If you’ve got a child going off to college in the fall, you’re hoping that their only interaction with campus security officers will be when they need directions as they bike across campus. However, maybe your child has a history of getting into some minor trouble and you’re afraid they may not always make the best decisions with their newfound freedom. Even kids who have never even faced detention in high school can end up in the wrong place at the wrong time with the wrong people in college.
It’s important for college students to recognize that the people whose job it is to protect those on and around a college or university have authority and should be treated with the same respect as any law enforcement officer. That doesn’t mean students don’t have rights, of course. They have the same constitutional rights as anyone else.
Where some students make things worse for themselves, however, is treating campus security personnel like people who have no authority. That can be a big mistake. No matter which college or university your child is attending – here in Virginia or anywhere in the country – it’s a good idea to find out just what kind of security force they have.
Some schools have their own police departments
James Madison University (JMU), here in Harrisburg, for example, has its own police department with officers who have “comprehensive arrest powers.” Their jurisdiction includes not just the campus, but off-campus property owned, leased or otherwise controlled by JMU.
Even a college that doesn’t have its own police force has security personnel who work closely with local law enforcement as needed. Therefore, you ignore or antagonize a security officer at your own risk.

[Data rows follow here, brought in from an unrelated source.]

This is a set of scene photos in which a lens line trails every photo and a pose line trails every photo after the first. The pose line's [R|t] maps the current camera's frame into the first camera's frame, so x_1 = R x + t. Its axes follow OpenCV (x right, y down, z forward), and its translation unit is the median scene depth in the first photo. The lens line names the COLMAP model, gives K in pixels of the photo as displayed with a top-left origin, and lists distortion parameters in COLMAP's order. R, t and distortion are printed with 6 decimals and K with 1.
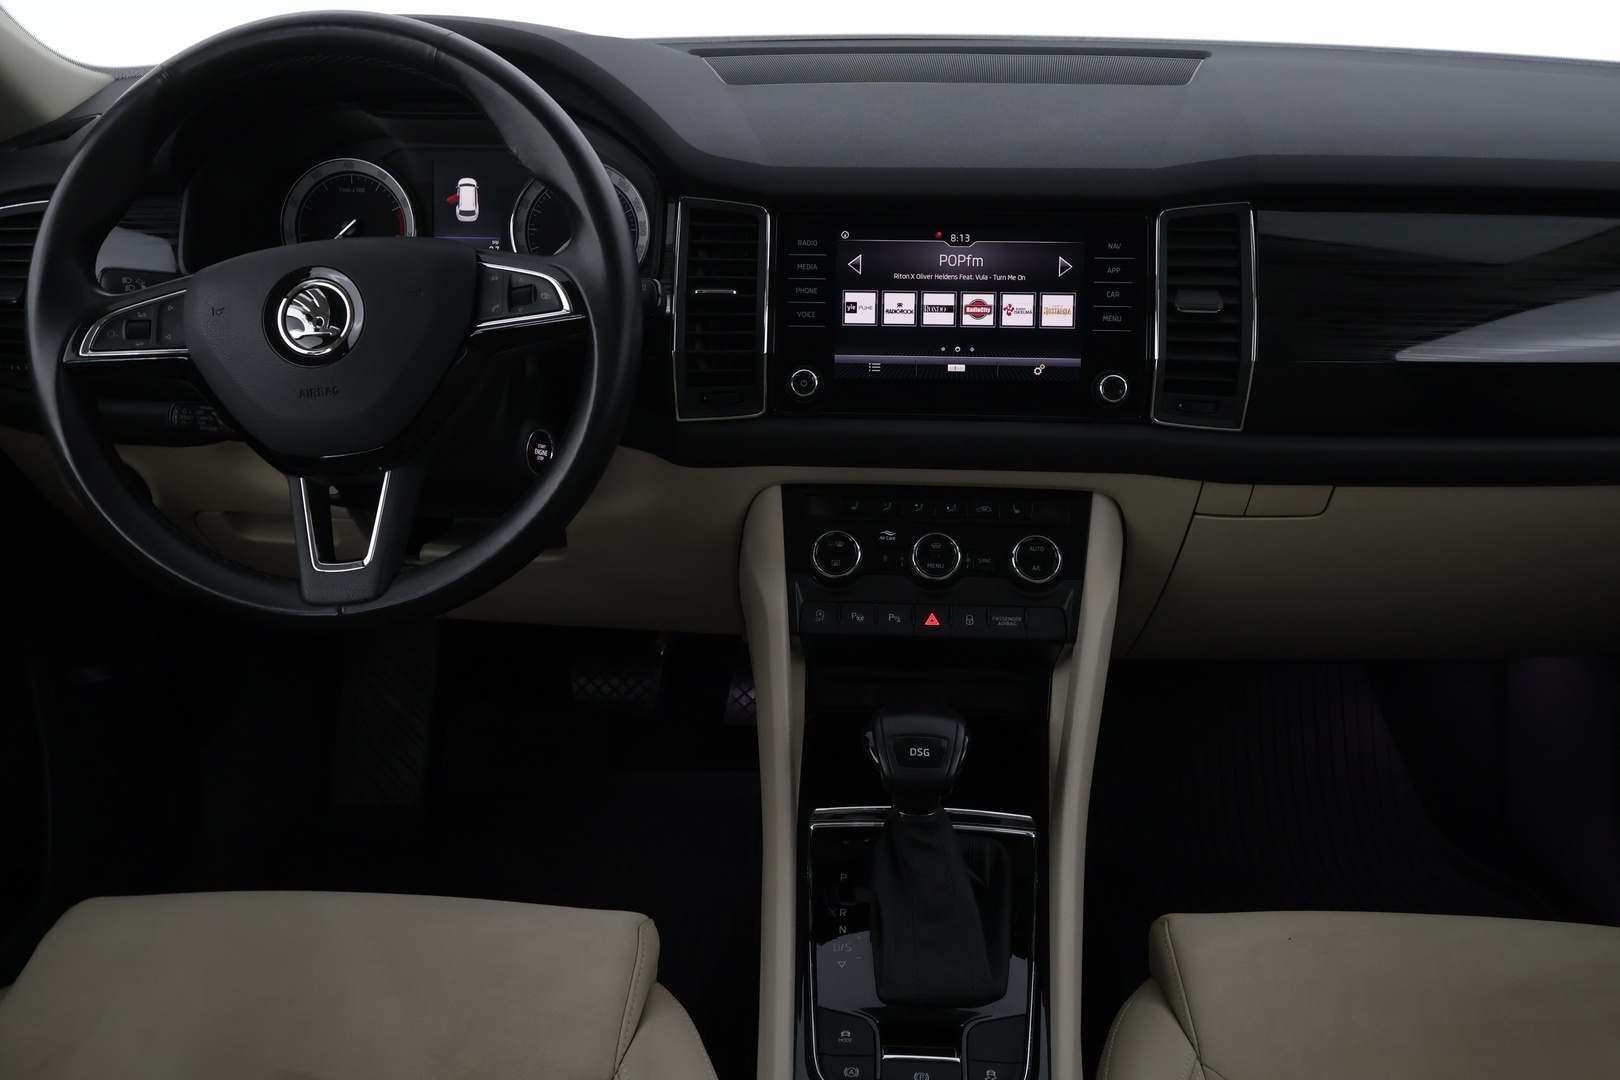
lens RADIAL K [[1273.5, 0, 815.6], [0, 1273.5, 553.6], [0, 0, 1]] dist [-0.004961, 0.004205]
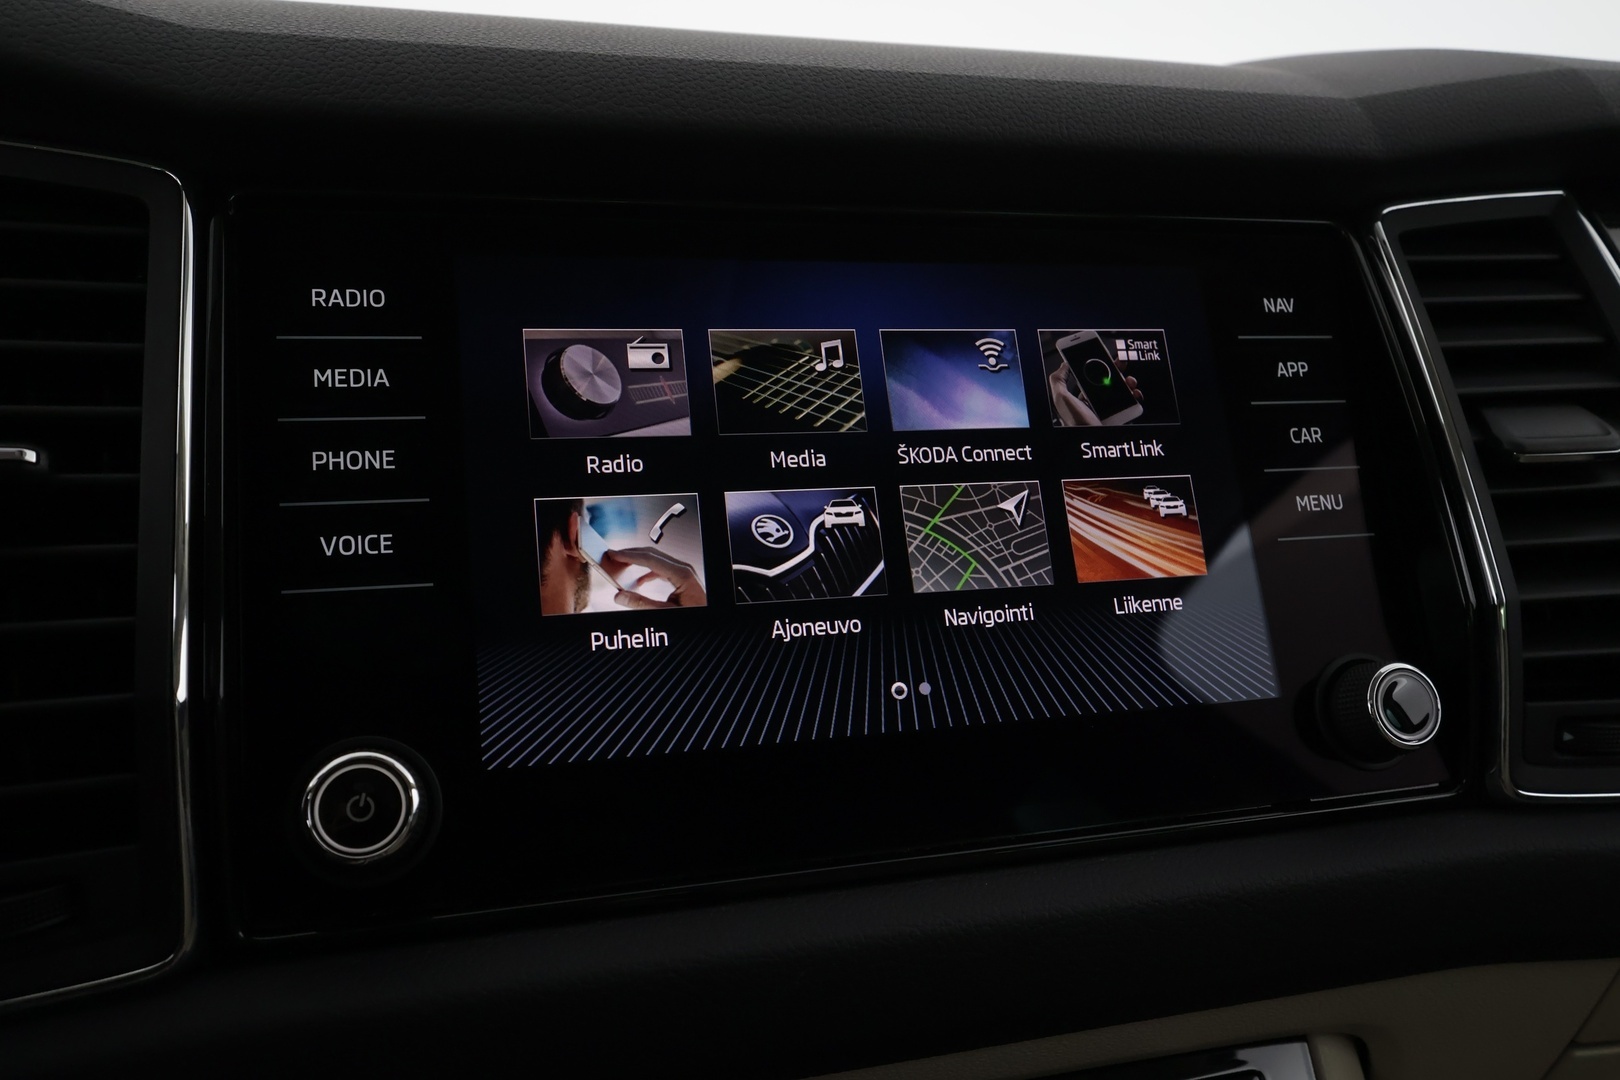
lens RADIAL K [[1273.5, 0, 810.1], [0, 1273.5, 549.6], [0, 0, 1]] dist [-0.004961, 0.004205]
pose [[0.944053, -0.055759, 0.325045, -0.004463], [0.148847, 0.951547, -0.269077, -0.101790], [-0.294292, 0.302406, 0.906611, 0.734773]]
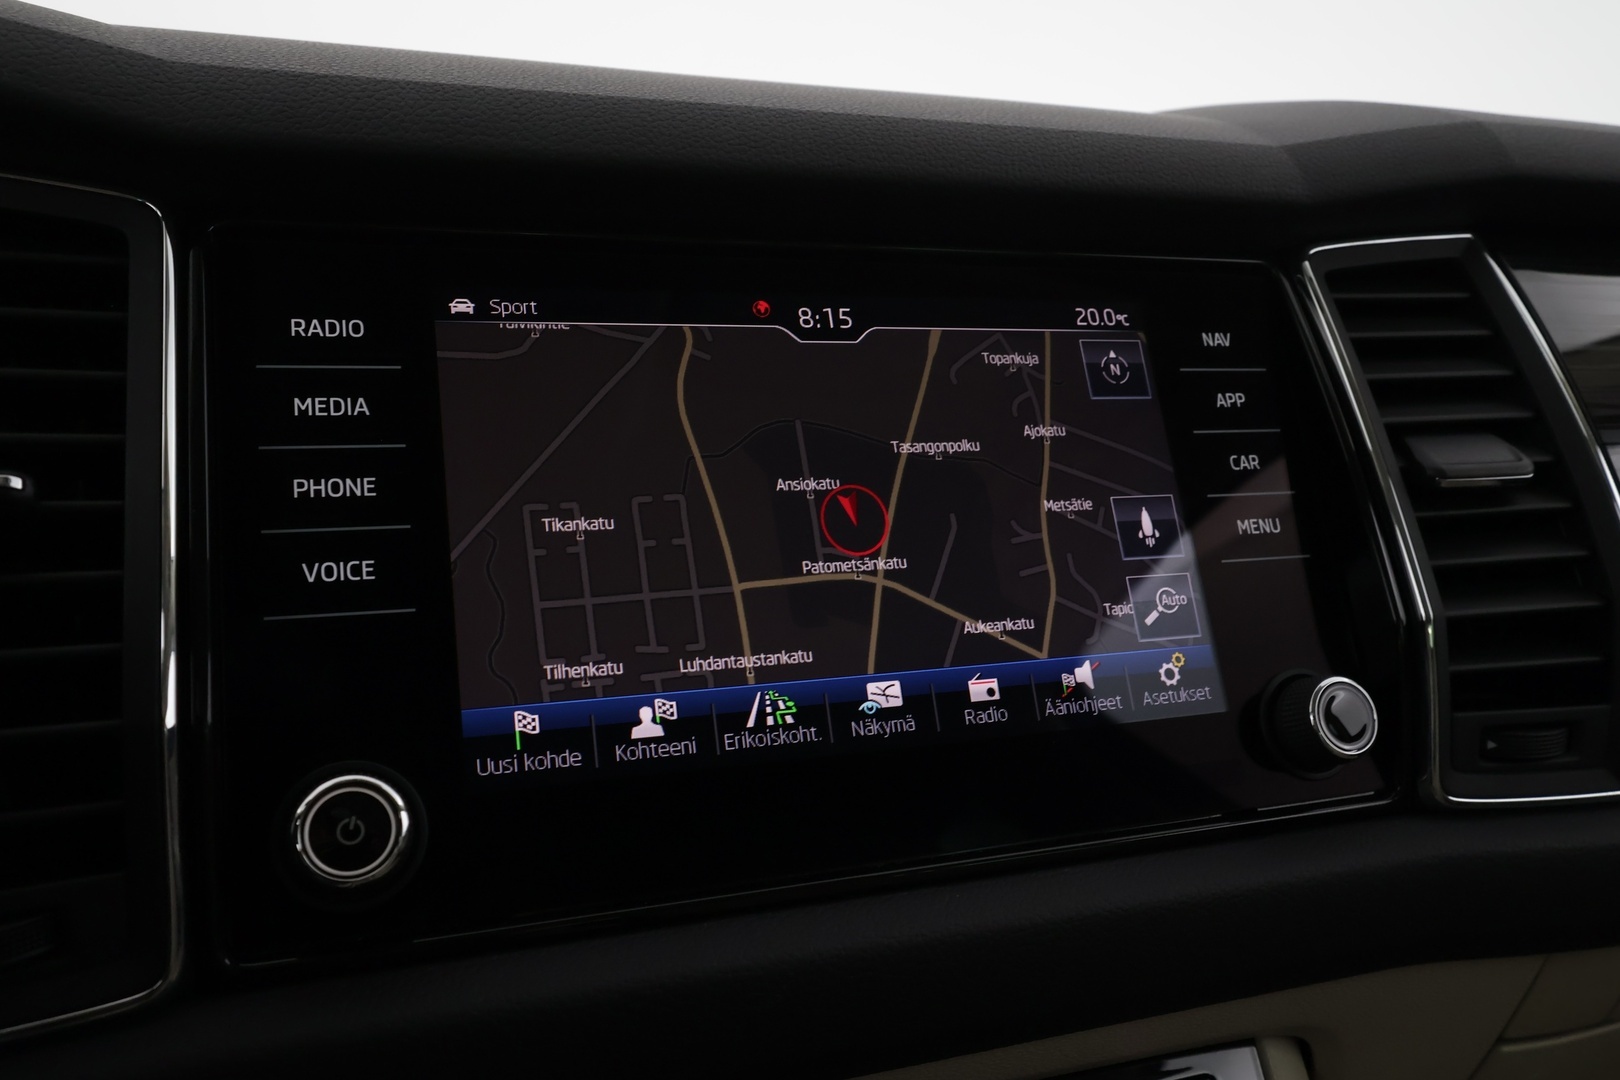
lens RADIAL K [[1273.5, 0, 808.5], [0, 1273.5, 547.4], [0, 0, 1]] dist [-0.004961, 0.004205]
pose [[0.920014, -0.052681, 0.388330, -0.020309], [0.174655, 0.942188, -0.285966, -0.099098], [-0.350815, 0.330917, 0.876027, 0.732026]]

Students can face disciplinary action by their school independent of criminal charges
College students, as we noted, have the same constitutional rights as other people if they’re being investigated, interrogated or under arrest. However, whether they face legal consequences for alleged actions or not, they may still face disciplinary action by their school that could cost them their scholarships or other financial aid and even get them expelled.
If your child is facing criminal charges, it’s crucial that they – and you – take them seriously. Having legal guidance can help protect their rights and mitigate the consequences.